Another relevant finding emerges from the fact that personalized models generally differed in their density and structure regarding dynamic links among observed variables. For some individuals more significant paths emerged than for others (e.g., participant 126 vs. participant 121 in Figure 2). For example, it appears that for participant 121, affective, hostile and impulsive and suicidal processes are more interwoven, whereas for participant 126 these variables are more separable in their dynamics and dominated by experiences of hostility.

It is also important to note that across our individual-level models, no variable appeared to be of consistent central importance; that is, none had a consistently higher number of links to other variables. A pattern of centrality may allow inferences about risk factors that are more relevant for the unfolding suicide risk sequences, though the exact meaning of centrality in psychological networks is a fraught topic (Bringmann et al., 2019).

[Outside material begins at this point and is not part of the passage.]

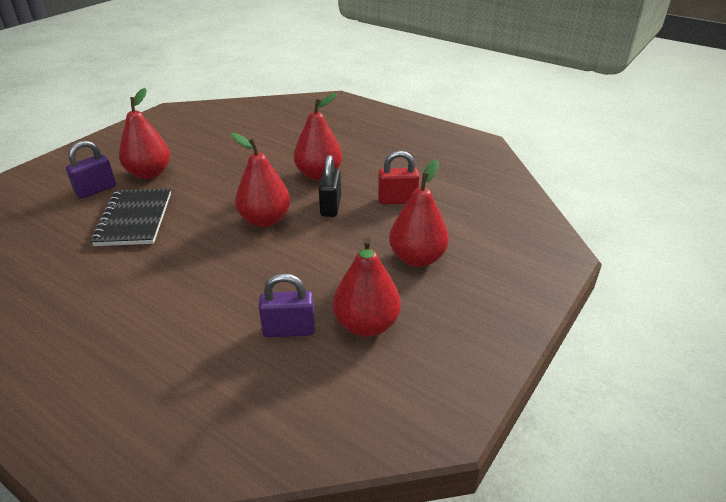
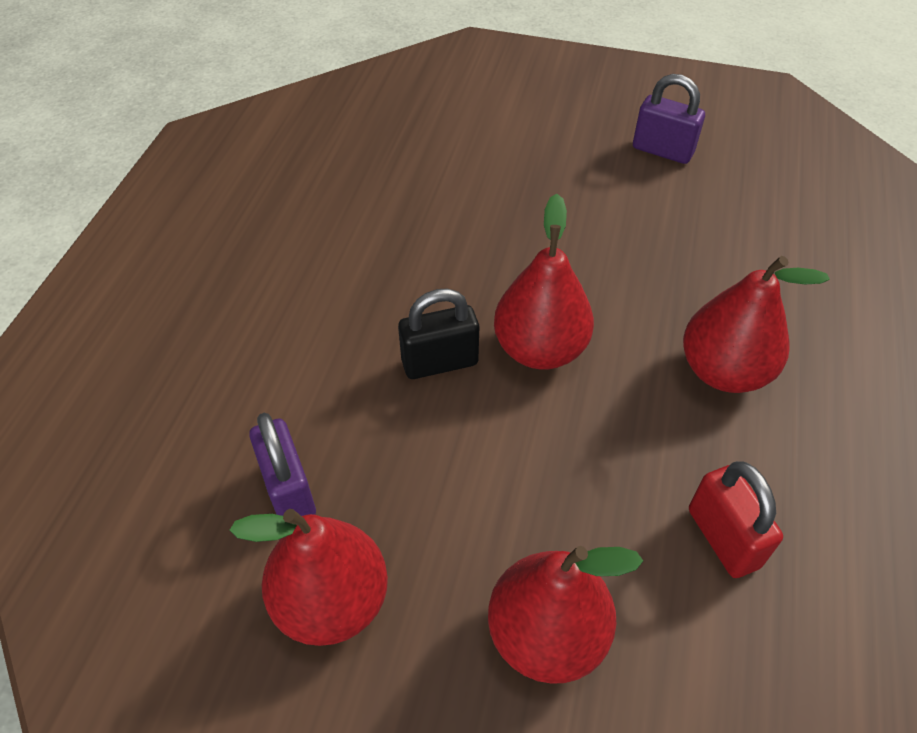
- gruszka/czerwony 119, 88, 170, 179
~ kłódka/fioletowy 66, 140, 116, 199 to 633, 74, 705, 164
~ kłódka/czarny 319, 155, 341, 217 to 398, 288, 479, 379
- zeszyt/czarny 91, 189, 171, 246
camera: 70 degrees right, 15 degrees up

As we alluded to above, although some individuals share links between the same two variables, these effects are part of distinct overall patterns of associations. For instance, for participants 126 or 141, experiences of negative affect generally coincided with greater suicidal ideation (see time series in Figure 3 for an illustration of how both processes track together across time), whereas for participant 39 effects of negative affect carried over from assessment to assessment, and for participant 121 these carry-over effects went in the opposite direction. More generally, suicidal ideation in participant 121 seemed to be governed by a reciprocal dynamic between suicidal ideation and negative affect where experiences of negative affect tended to coincide with higher levels of suicidal ideation, but lagged assessments of suicidal ideation would predict lower levels negative affect. This may be indicative of a regulatory circle, within which suicidal contemplation may ease experiences of negative affect (much like Ms. B above). A similar dynamic presents in participant 134, where negative affect coincided with enhanced suicidal ideation. At the same time, however, negative affect was linked to hostility and impulsivity, which could be indicative of an escalating system, where especially impulsive and – to a lesser degree – hostile acts would be associated with negative affective experiences, which would increase levels of suicidal ideation in turn.

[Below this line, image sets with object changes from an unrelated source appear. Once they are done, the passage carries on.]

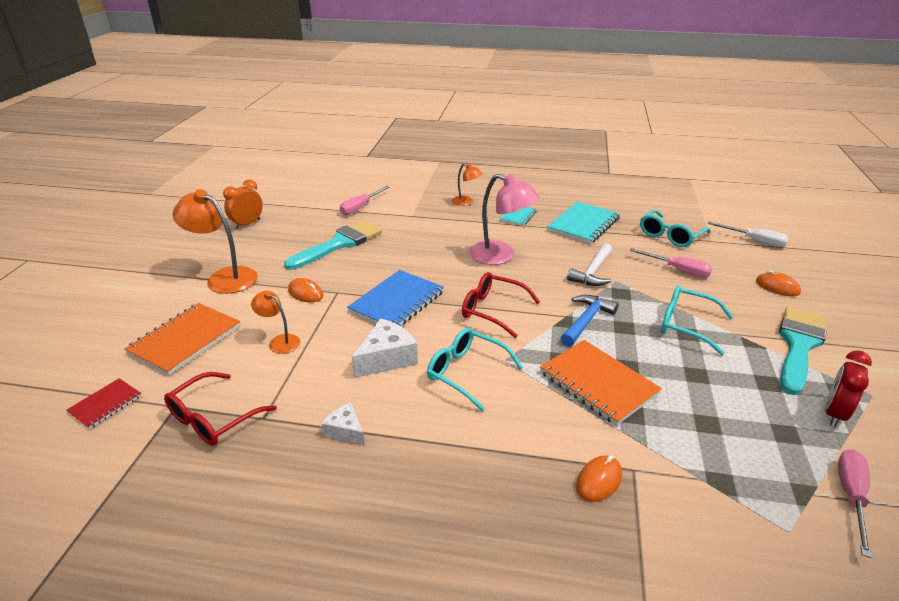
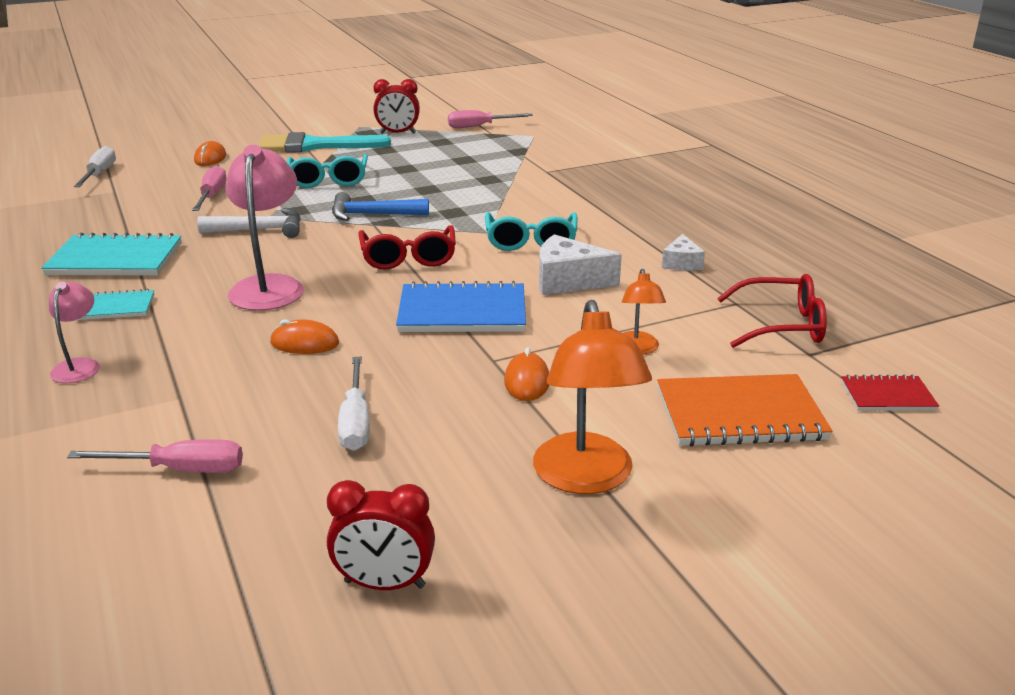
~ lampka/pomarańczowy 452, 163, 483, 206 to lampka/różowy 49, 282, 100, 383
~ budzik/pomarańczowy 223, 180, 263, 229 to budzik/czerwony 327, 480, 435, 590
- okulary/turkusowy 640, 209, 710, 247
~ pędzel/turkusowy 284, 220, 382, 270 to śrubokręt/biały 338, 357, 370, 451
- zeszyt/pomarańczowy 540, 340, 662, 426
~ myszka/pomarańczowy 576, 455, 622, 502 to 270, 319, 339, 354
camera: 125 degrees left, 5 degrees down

In contrast, participant 39 exhibits a regulatory process between hostility and impulsive behaviors, such that increases in anger would be associated with more impulsive behaviors, which in turn predict levels of negative affect and, with some temporal distance, elevated suicide risk. Participants 87 and 32 also exhibit patterns suggestive of a transactional process between hostility and suicidal ideation, however, to different extents. Moreover, for participant 87 hostility seems to function as a way to cope with lowered levels of positive affect, which would coincide with hostility and contribute to suicide risk in a lagged manner.

Beyond functional relationships among the variables, we also observed variability in the estimates for the paths between affect and suicidal ideation (see also Figure 3). Although all individuals depicted in Figure 2 had positive estimates the link between suicidal ideation and negative affect, participant 141 has a notably smaller value (as indicated by thinner lines) compared to participant 134. Other models share several features such as a negative link between positive and negative affect or hostility (126, 134, 39), but also display substantial structural und functional differences.

Discussion

Suicide represents different things for different people at different times in their lives. For A. it was a desperate escape from trauma, loss and insecurity; for B it was solace when it life felt unbearable and overwhelming; for C it was struggles with identity and striving for autonomy punctuated by conflict with those closest to her. This notion of idiosyncrasy in suicide risk is widely discussed in the clinical literature and well-reflected in our data. In our models, within-person dynamics of suicide risk were characterized by a high degree of heterogeneity, as evidenced by the absence of shared paths related to suicidal ideation across individuals or even subgroups of similar patterns (see Figure 2 for a partial illustration of this finding). This is noteworthy, because our data illustrate that even the most frequently reported nomothetic risk factor for suicide, negative affect (Abramson et al., 2000; Joiner, 2005; Linehan, 1993; Shneidman, 1993), is likely not equally relevant for all individuals for suicide risk in the moment.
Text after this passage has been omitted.